Surprisingly, if there is anyone Leahy fears, it is Boeing’s chief executive Jim McNerney. The 61-year-old is a former boss of General Electric’s engines division and the two men have known each other for years.
“He is a very good salesman. Better than anyone they have got out there,” Leahy says, overlooking Boeing’s CEO of commercial aeroplanes Jim Albaugh.
EADS management is due for changes in 2012 when Airbus CEO Tom Enders is expected to step up to replace Gallois as CEO of the parent company. Enders’ likely successor Fabrice Bregier and Leahy are “not close but respect each other’s ground,” an Airbus executive said.

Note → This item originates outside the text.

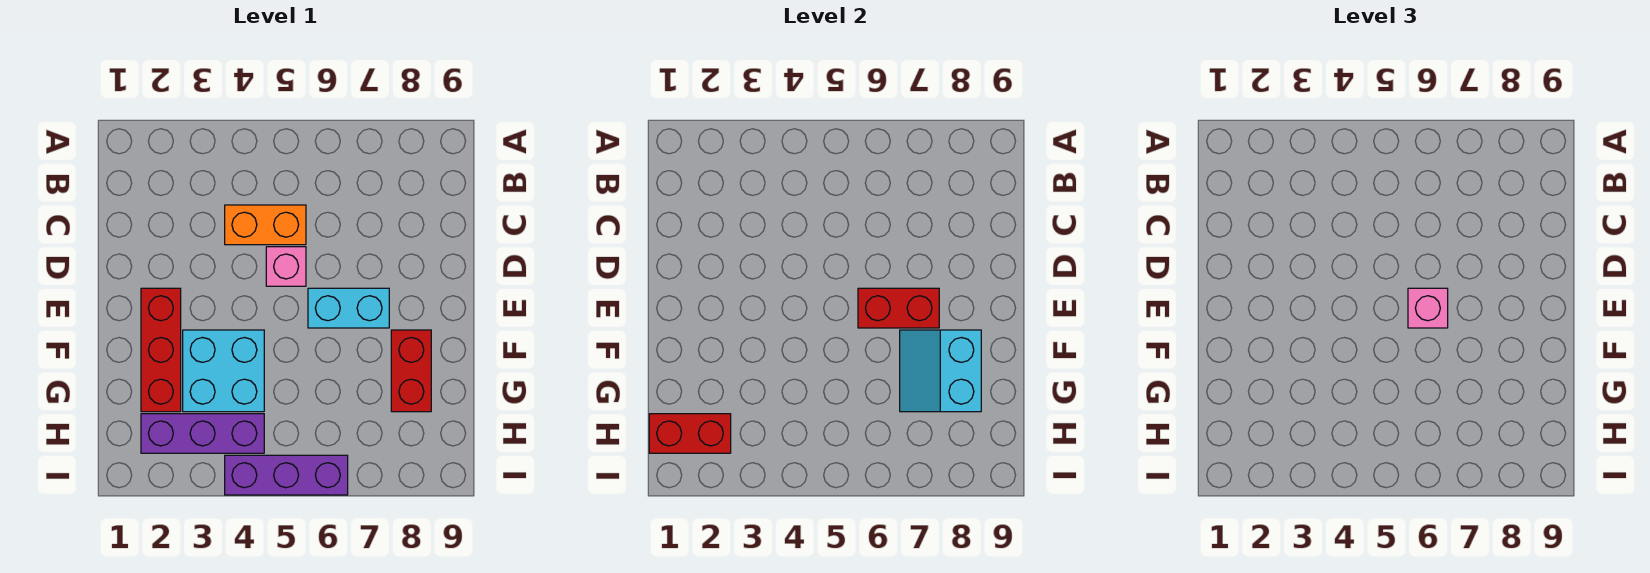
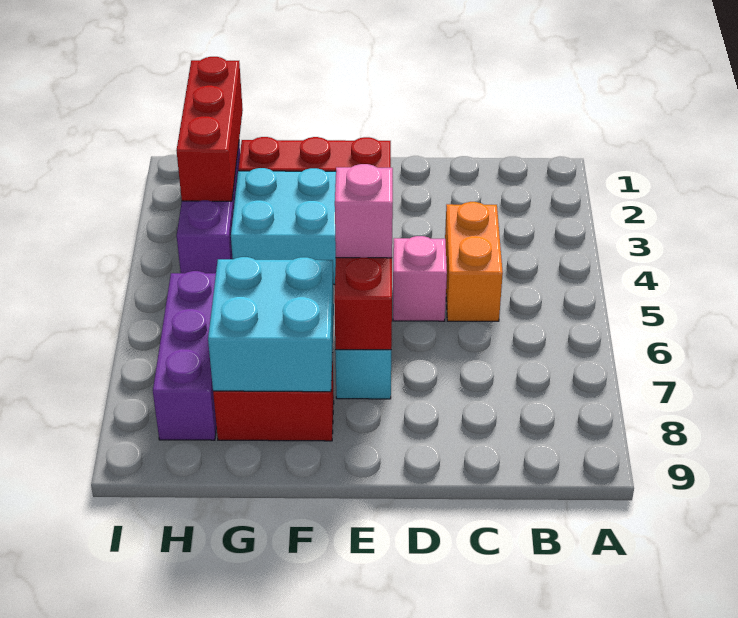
cyan 2x2 slope [900,330,981,412] -> cyan 2x2 brick [208,257,334,392]
red 1x2 brick [649,414,731,453] -> red 1x3 brick [177,57,243,201]
purple 1x3 brick [225,455,348,495] -> purple 1x3 brick moved to [153,271,216,440]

Leahy himself sidesteps questions about his future. The closest he comes to discussing retirement is to hint he may take up flying again. Two weeks ago he was working the phones from a ski resort and pledging to sell more than 500 planes in 2011. People who know Leahy say his unfulfilled dream deals might include breaking Boeing’s 40-year partnership with low-cost giant Southwest Airlines, or winning an A380 order in the Americas.
Does the man who just agreed to buy a record 180 planes from John Leahy think he will retire? “That’s a very good question,” says IndiGo’s Rakesh Gangwal, who has known Leahy for almost two decades. “I don’t know how he would do it. He would drive his wife Grace crazy. He is such a driven man. I can’t see John relaxing in retirement for very long.”